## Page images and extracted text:
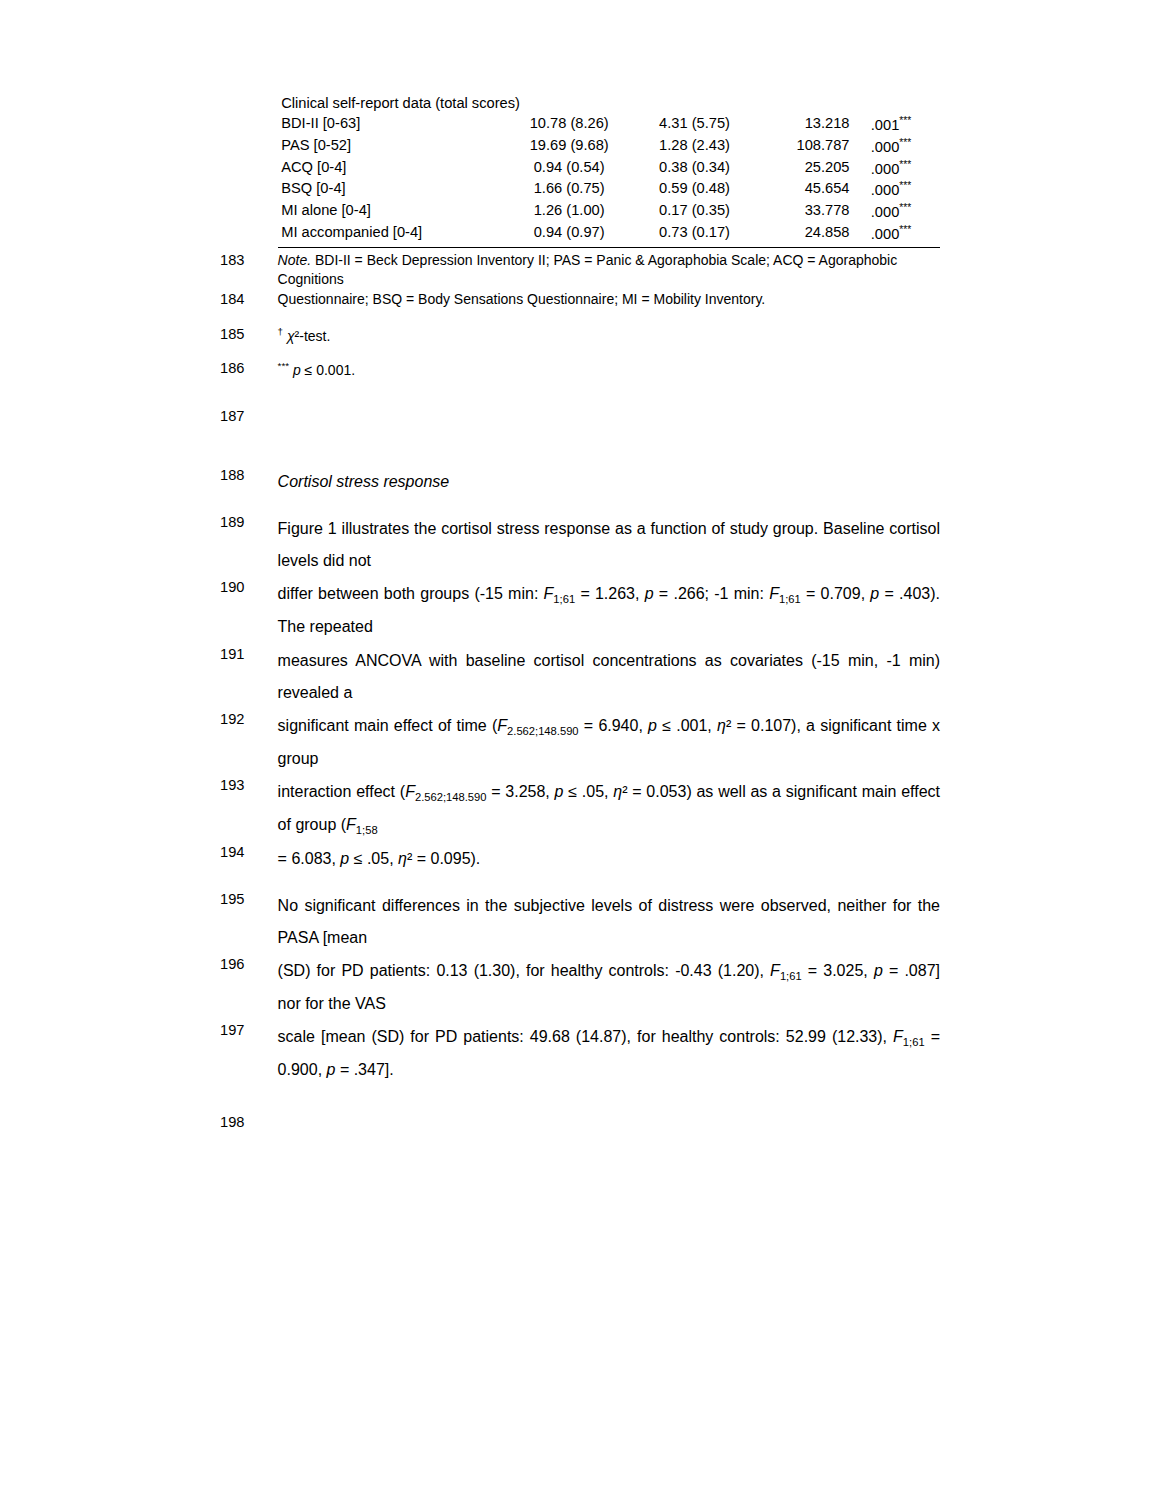| Clinical self-report data (total scores) |
| BDI-II [0-63] | 10.78 (8.26) | 4.31 (5.75) | 13.218 | .001 *** |
| PAS [0-52] | 19.69 (9.68) | 1.28 (2.43) | 108.787 | .000 *** |
| ACQ [0-4] | 0.94 (0.54) | 0.38 (0.34) | 25.205 | .000 *** |
| BSQ [0-4] | 1.66 (0.75) | 0.59 (0.48) | 45.654 | .000 *** |
| MI alone [0-4] | 1.26 (1.00) | 0.17 (0.35) | 33.778 | .000 *** |
| MI accompanied [0-4] | 0.94 (0.97) | 0.73 (0.17) | 24.858 | .000 *** |
183
Note. BDI-II = Beck Depression Inventory II; PAS = Panic & Agoraphobia Scale; ACQ = Agoraphobic Cognitions
184
Questionnaire; BSQ = Body Sensations Questionnaire; MI = Mobility Inventory.
185
† χ²-test.
186
*** p ≤ 0.001.
187
188
Cortisol stress response
189
Figure 1 illustrates the cortisol stress response as a function of study group. Baseline cortisol levels did not
190
differ between both groups (-15 min: F1;61 = 1.263, p = .266; -1 min: F1;61 = 0.709, p = .403). The repeated
191
measures ANCOVA with baseline cortisol concentrations as covariates (-15 min, -1 min) revealed a
192
significant main effect of time (F2.562;148.590 = 6.940, p ≤ .001, η² = 0.107), a significant time x group
193
interaction effect (F2.562;148.590 = 3.258, p ≤ .05, η² = 0.053) as well as a significant main effect of group (F1;58
194
= 6.083, p ≤ .05, η² = 0.095).
195
No significant differences in the subjective levels of distress were observed, neither for the PASA [mean
196
(SD) for PD patients: 0.13 (1.30), for healthy controls: -0.43 (1.20), F1;61 = 3.025, p = .087] nor for the VAS
197
scale [mean (SD) for PD patients: 49.68 (14.87), for healthy controls: 52.99 (12.33), F1;61 = 0.900, p = .347].
198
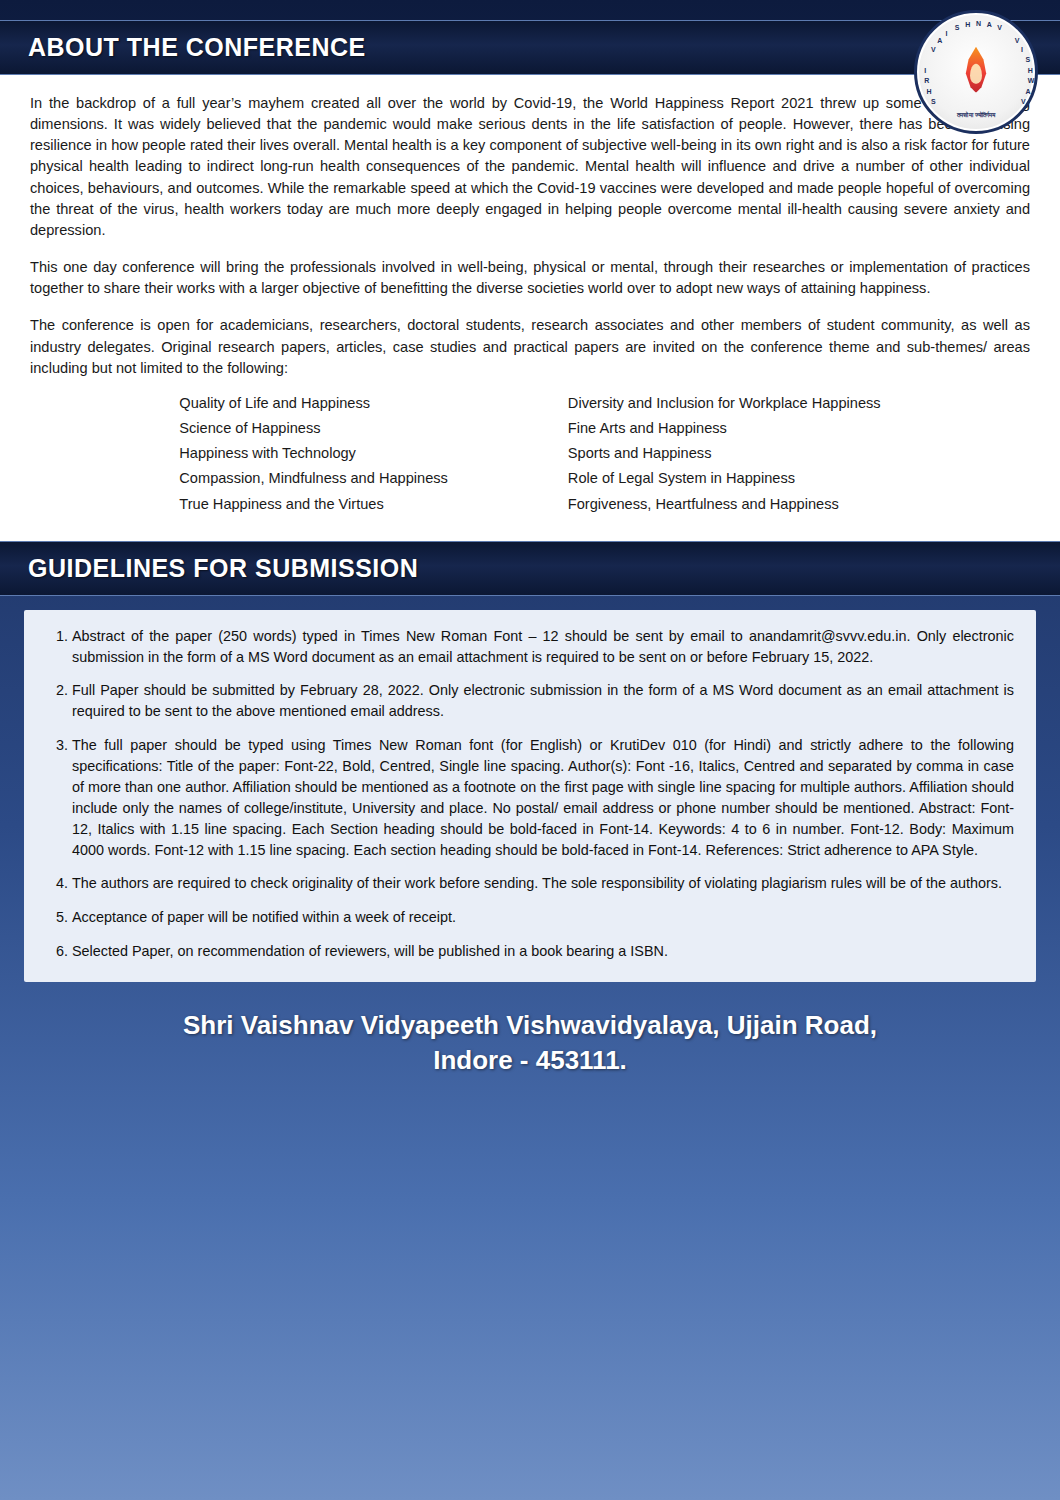S H R I V A I S H N A V V I S H W A V
तमसो मा ज्योतिर्गमय
ABOUT THE CONFERENCE
In the backdrop of a full year’s mayhem created all over the world by Covid-19, the World Happiness Report 2021 threw up some very interesting dimensions. It was widely believed that the pandemic would make serious dents in the life satisfaction of people. However, there has been surprising resilience in how people rated their lives overall. Mental health is a key component of subjective well-being in its own right and is also a risk factor for future physical health leading to indirect long-run health consequences of the pandemic. Mental health will influence and drive a number of other individual choices, behaviours, and outcomes. While the remarkable speed at which the Covid-19 vaccines were developed and made people hopeful of overcoming the threat of the virus, health workers today are much more deeply engaged in helping people overcome mental ill-health causing severe anxiety and depression.
This one day conference will bring the professionals involved in well-being, physical or mental, through their researches or implementation of practices together to share their works with a larger objective of benefitting the diverse societies world over to adopt new ways of attaining happiness.
The conference is open for academicians, researchers, doctoral students, research associates and other members of student community, as well as industry delegates. Original research papers, articles, case studies and practical papers are invited on the conference theme and sub-themes/ areas including but not limited to the following:
Quality of Life and Happiness
Science of Happiness
Happiness with Technology
Compassion, Mindfulness and Happiness
True Happiness and the Virtues
Diversity and Inclusion for Workplace Happiness
Fine Arts and Happiness
Sports and Happiness
Role of Legal System in Happiness
Forgiveness, Heartfulness and Happiness
GUIDELINES FOR SUBMISSION
Abstract of the paper (250 words) typed in Times New Roman Font – 12 should be sent by email to anandamrit@svvv.edu.in. Only electronic submission in the form of a MS Word document as an email attachment is required to be sent on or before February 15, 2022.
Full Paper should be submitted by February 28, 2022. Only electronic submission in the form of a MS Word document as an email attachment is required to be sent to the above mentioned email address.
The full paper should be typed using Times New Roman font (for English) or KrutiDev 010 (for Hindi) and strictly adhere to the following specifications: Title of the paper: Font-22, Bold, Centred, Single line spacing. Author(s): Font -16, Italics, Centred and separated by comma in case of more than one author. Affiliation should be mentioned as a footnote on the first page with single line spacing for multiple authors. Affiliation should include only the names of college/institute, University and place. No postal/ email address or phone number should be mentioned. Abstract: Font-12, Italics with 1.15 line spacing. Each Section heading should be bold-faced in Font-14. Keywords: 4 to 6 in number. Font-12. Body: Maximum 4000 words. Font-12 with 1.15 line spacing. Each section heading should be bold-faced in Font-14. References: Strict adherence to APA Style.
The authors are required to check originality of their work before sending. The sole responsibility of violating plagiarism rules will be of the authors.
Acceptance of paper will be notified within a week of receipt.
Selected Paper, on recommendation of reviewers, will be published in a book bearing a ISBN.
Shri Vaishnav Vidyapeeth Vishwavidyalaya, Ujjain Road,
Indore - 453111.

## Instructions to follow:
Begin with the first line of the records and repeat every line up to the one with "S H R I V A I S H N A V V I S H W A V", counting that line too. Pictures are not part of the copy.

## Reply:
| Clinical self-report data (total scores) |
| BDI-II [0-63] | 10.78 (8.26) | 4.31 (5.75) | 13.218 | .001 *** |
| PAS [0-52] | 19.69 (9.68) | 1.28 (2.43) | 108.787 | .000 *** |
| ACQ [0-4] | 0.94 (0.54) | 0.38 (0.34) | 25.205 | .000 *** |
| BSQ [0-4] | 1.66 (0.75) | 0.59 (0.48) | 45.654 | .000 *** |
| MI alone [0-4] | 1.26 (1.00) | 0.17 (0.35) | 33.778 | .000 *** |
| MI accompanied [0-4] | 0.94 (0.97) | 0.73 (0.17) | 24.858 | .000 *** |
183
Note. BDI-II = Beck Depression Inventory II; PAS = Panic & Agoraphobia Scale; ACQ = Agoraphobic Cognitions
184
Questionnaire; BSQ = Body Sensations Questionnaire; MI = Mobility Inventory.
185
† χ²-test.
186
*** p ≤ 0.001.
187
188
Cortisol stress response
189
Figure 1 illustrates the cortisol stress response as a function of study group. Baseline cortisol levels did not
190
differ between both groups (-15 min: F1;61 = 1.263, p = .266; -1 min: F1;61 = 0.709, p = .403). The repeated
191
measures ANCOVA with baseline cortisol concentrations as covariates (-15 min, -1 min) revealed a
192
significant main effect of time (F2.562;148.590 = 6.940, p ≤ .001, η² = 0.107), a significant time x group
193
interaction effect (F2.562;148.590 = 3.258, p ≤ .05, η² = 0.053) as well as a significant main effect of group (F1;58
194
= 6.083, p ≤ .05, η² = 0.095).
195
No significant differences in the subjective levels of distress were observed, neither for the PASA [mean
196
(SD) for PD patients: 0.13 (1.30), for healthy controls: -0.43 (1.20), F1;61 = 3.025, p = .087] nor for the VAS
197
scale [mean (SD) for PD patients: 49.68 (14.87), for healthy controls: 52.99 (12.33), F1;61 = 0.900, p = .347].
198
S H R I V A I S H N A V V I S H W A V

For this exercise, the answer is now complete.